Ping An Bank Co., Ltd., a Shenzhen-listed lender controlled by Ping An Insurance, reported slower profit growth in the first half of this year, but its risk resistance improved amid tightened financial regulation.
The bank's net profits inched up 2.13 percent from a year ago to 12.55 billion yuan (less than 2 billion U.S. dollars) in the January-June period, according to its mid-year report.
The growth rate retreated from the 6.1-percent increase in the same period a year ago as Chinese banks saw reduced profit margins partly due to an ongoing economic slowdown.

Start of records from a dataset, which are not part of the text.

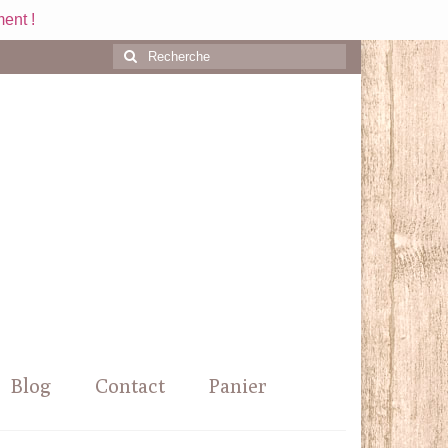
ent !
Rechercher
:
Blog
Contact
Panier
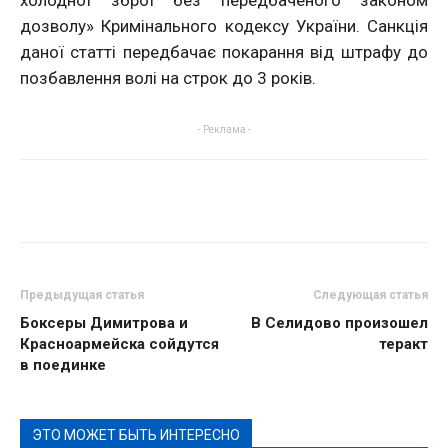
холодної зброї без передбаченого законом
дозволу» Кримінального кодексу України. Санкція
даної статті передбачає покарання від штрафу до
позбавлення волі на строк до 3 років.
- Реклама -
Предыдущая статья
Следующая статья
Боксеры Димитрова и
В Селидово произошел
Красноармейска сойдутся
теракт
в поединке
ЭТО МОЖЕТ БЫТЬ ИНТЕРЕСНО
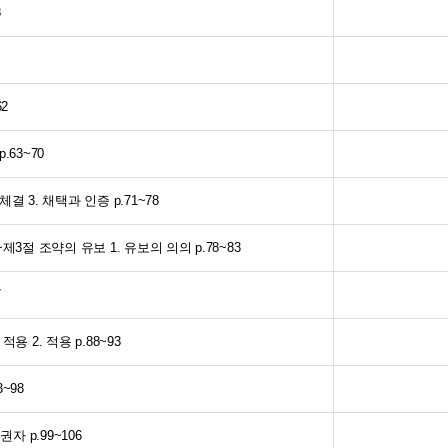
8
2
63~70
 3. 채택과 인증 p.71~78
3절 조약의 유보 1. 유보의 의의 p.78~83
7
 2. 적용 p.88~93
~98
자 p.99~106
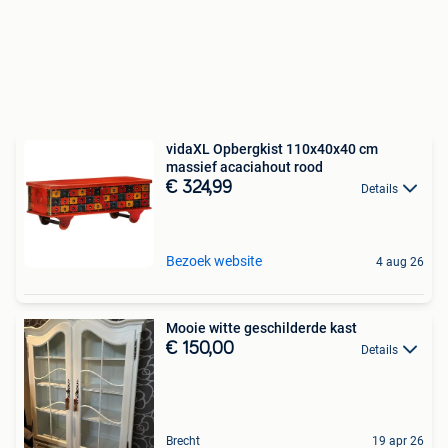
vidaXL Opbergkist 110x40x40 cm
massief acaciahout rood
€ 324,99
Details
Bezoek website
4 aug 26
Mooie witte geschilderde kast
€ 150,00
Details
Brecht
19 apr 26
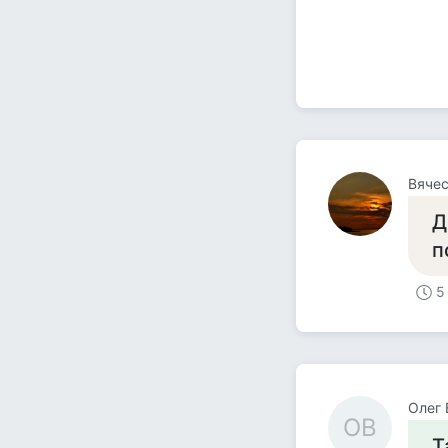
Вяче
Д
п
5
Олег 
ОВ
Т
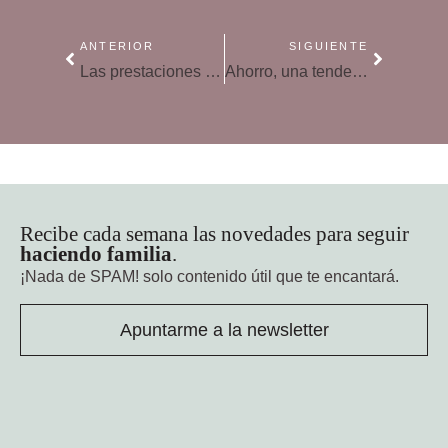
ANTERIOR
SIGUIENTE
Las prestaciones por maternidad quedan exentas del pago de IRPF
Ahorro, una tendencia al alza en las generaciones más jóvenes
Recibe cada semana las novedades para seguir
haciendo familia
.
¡Nada de SPAM!
solo contenido útil que te encantará.
Apuntarme a la newsletter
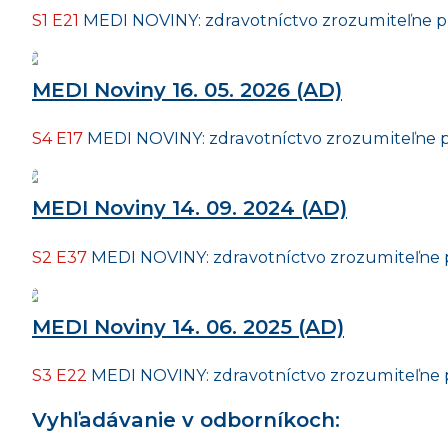
S1 E21
MEDI NOVINY: zdravotníctvo zrozumiteľne p
MEDI Noviny 16. 05. 2026 (AD)
S4 E17
MEDI NOVINY: zdravotníctvo zrozumiteľne p
MEDI Noviny 14. 09. 2024 (AD)
S2 E37
MEDI NOVINY: zdravotníctvo zrozumiteľne 
MEDI Noviny 14. 06. 2025 (AD)
S3 E22
MEDI NOVINY: zdravotníctvo zrozumiteľne 
Vyhľadávanie v odborníkoch:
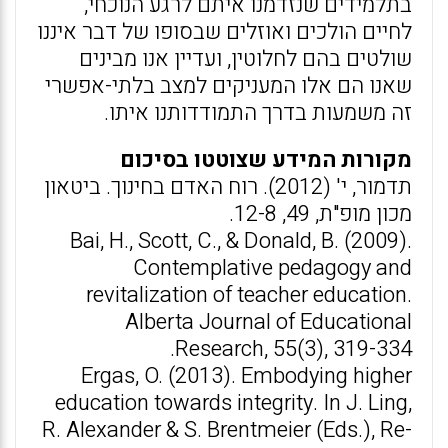
בתלמידים שנזדמנו איתם לרגע הנוכחי,
לחיים הולכים ואוזלים שבסופו של דבר איננו
שולטים בהם לחלוטין, ועדיין אנו מבינים
שאנו הם אלו המעניקים למצב בלתי-אפשרי
זה משמעות בדרך התמודדותנו איתו.
מקורות המידע שצוטטו בסיכום
תדמור, י' (2012). רוח האדם בחינוך. ביטאון
מכון מופ"ת, 49, 12-8.
Bai, H., Scott, C., & Donald, B. (2009).
Contemplative pedagogy and
revitalization of teacher education.
Alberta Journal of Educational
Research, 55(3), 319-334.
Ergas, O. (2013). Embodying higher
education towards integrity. In J. Ling,
R. Alexander & S. Brentmeier (Eds.), Re-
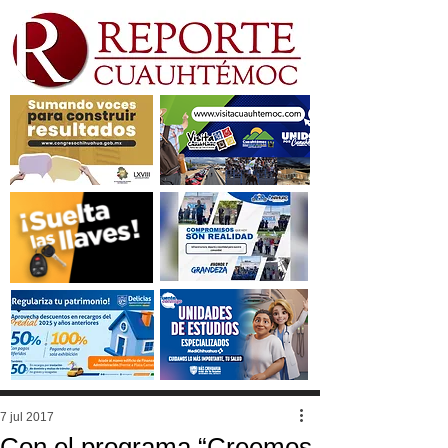
7 jul 2017
Con el programa “Creemos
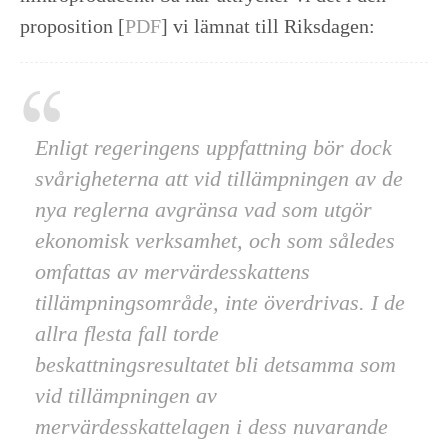
proposition [
PDF
] vi lämnat till Riksdagen:
Enligt regeringens uppfattning bör dock
svårigheterna att vid tillämpningen av de
nya reglerna avgränsa vad som utgör
ekonomisk verksamhet, och som således
omfattas av mervärdesskattens
tillämpningsområde, inte överdrivas. I de
allra flesta fall torde
beskattningsresultatet bli detsamma som
vid tillämpningen av
mervärdesskattelagen i dess nuvarande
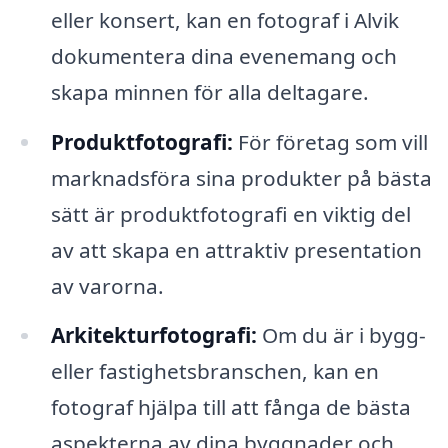
eller konsert, kan en fotograf i Alvik
dokumentera dina evenemang och
skapa minnen för alla deltagare.
Produktfotografi:
För företag som vill
marknadsföra sina produkter på bästa
sätt är produktfotografi en viktig del
av att skapa en attraktiv presentation
av varorna.
Arkitekturfotografi:
Om du är i bygg-
eller fastighetsbranschen, kan en
fotograf hjälpa till att fånga de bästa
aspekterna av dina byggnader och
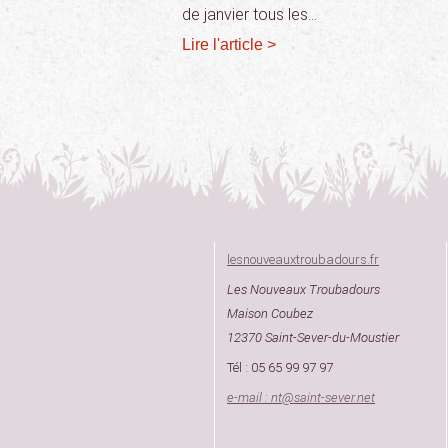
de janvier tous les…
Lire l'article >
lesnouveauxtroubadours.fr
Les Nouveaux Troubadours
Maison Coubez
12370 Saint-Sever-du-Moustier
Tél : 05 65 99 97 97
e-mail : nt
@
saint-sever.net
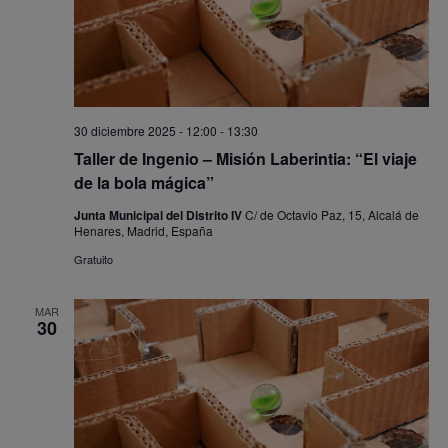
30 diciembre 2025 - 12:00
-
13:30
Taller de Ingenio – Misión Laberintia: “El viaje
de la bola mágica”
Junta Municipal del Distrito IV
C/ de Octavio Paz, 15, Alcalá de
Henares, Madrid, España
Gratuito
MAR
30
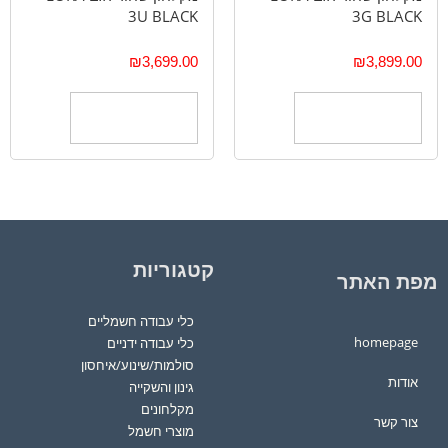
3U BLACK
3G BLACK
₪
3,699.00
₪
3,899.00
הוספה לסל
הוספה לסל
קטגוריות
מפת האתר
כלי עבודה חשמליים
homepage
כלי עבודה ידניים
סולמות/שינוע/איחסון
אודות
גינון והשקייה
מקלחונים
צור קשר
מוצרי חשמל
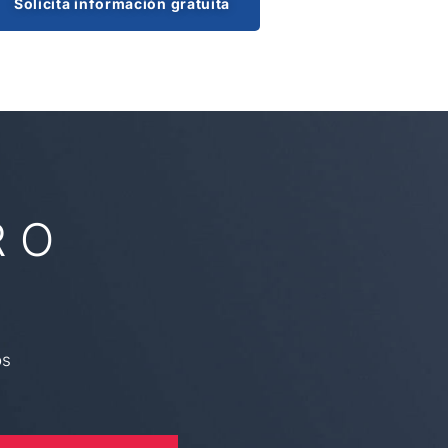
Solicita información gratuita
 O
os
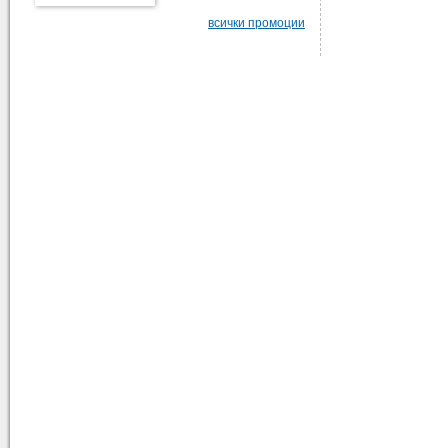
всички промоции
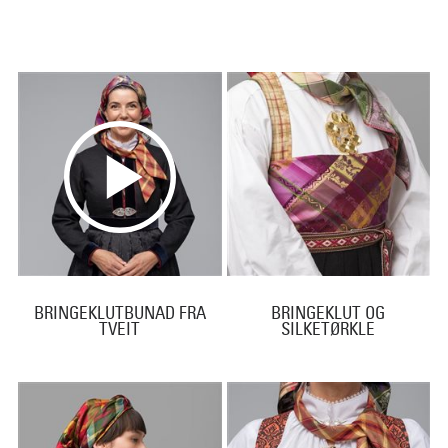
BRINGEKLUTBUNAD FRA
BRINGEKLUT OG
TVEIT
SILKETØRKLE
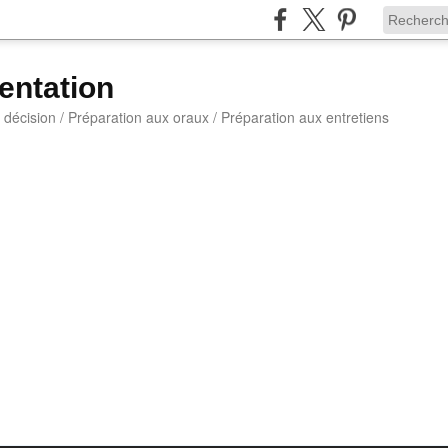
entation
a décision / Préparation aux oraux / Préparation aux entretiens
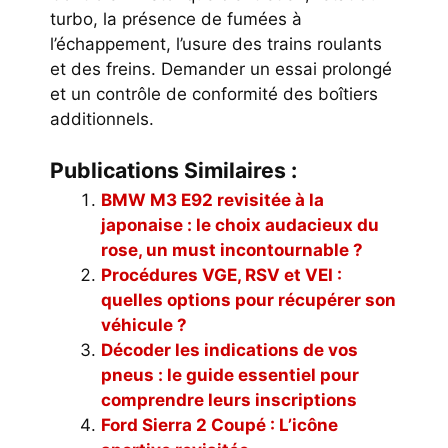
turbo, la présence de fumées à
l’échappement, l’usure des trains roulants
et des freins. Demander un essai prolongé
et un contrôle de conformité des boîtiers
additionnels.
Publications Similaires :
BMW M3 E92 revisitée à la
japonaise : le choix audacieux du
rose, un must incontournable ?
Procédures VGE, RSV et VEI :
quelles options pour récupérer son
véhicule ?
Décoder les indications de vos
pneus : le guide essentiel pour
comprendre leurs inscriptions
Ford Sierra 2 Coupé : L’icône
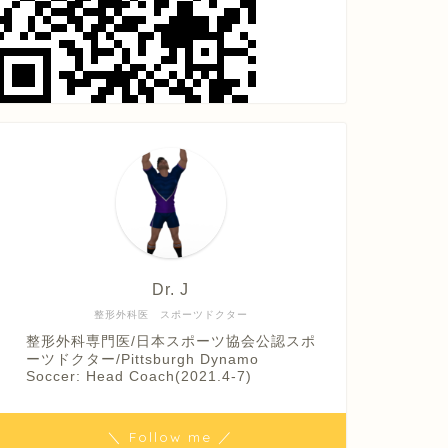
Dr. J
整形外科医 スポーツドクター
整形外科専門医/日本スポーツ協会公認スポ
ーツドクター/Pittsburgh Dynamo
Soccer: Head Coach(2021.4-7)
＼ Follow me ／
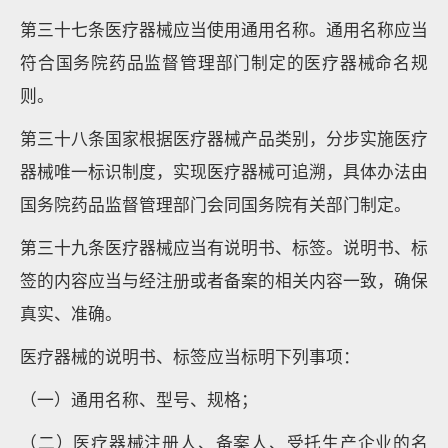
第三十七条医疗器械应当使用通用名称。通用名称应当
符合国务院药品监督管理部门制定的医疗器械命名规
则。
第三十八条国家根据医疗器械产品类别，分步实施医疗
器械唯一标识制度，实现医疗器械可追溯，具体办法由
国务院药品监督管理部门会同国务院有关部门制定。
第三十九条医疗器械应当有说明书、标签。说明书、标
签的内容应当与经注册或者备案的相关内容一致，确保
真实、准确。
医疗器械的说明书、标签应当标明下列事项：
（一）通用名称、型号、规格；
（二）医疗器械注册人、备案人、受托生产企业的名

The bank's revenue dropped 1.27 percent from a year earlier to 54.07 billion yuan.
The performance was also attributable to strengthened preparatory measures against anticipated loan losses. By June, the provision coverage stood at 161.32 percent, up 5.95 percentage points from the end of last year, which weighed on profit growth.
The bank's bad loan ratio increased slightly to 1.76 percent by June and loans overdue for less than 90 days jumped 28.81 percent from six months ago to 23.93 billion yuan. Some borrowers met operation difficulties due to a changing broader economy and their own management problems, the bank said.
Ping An Bank shares tumbled 5.65 percent to around 10 yuan on Friday.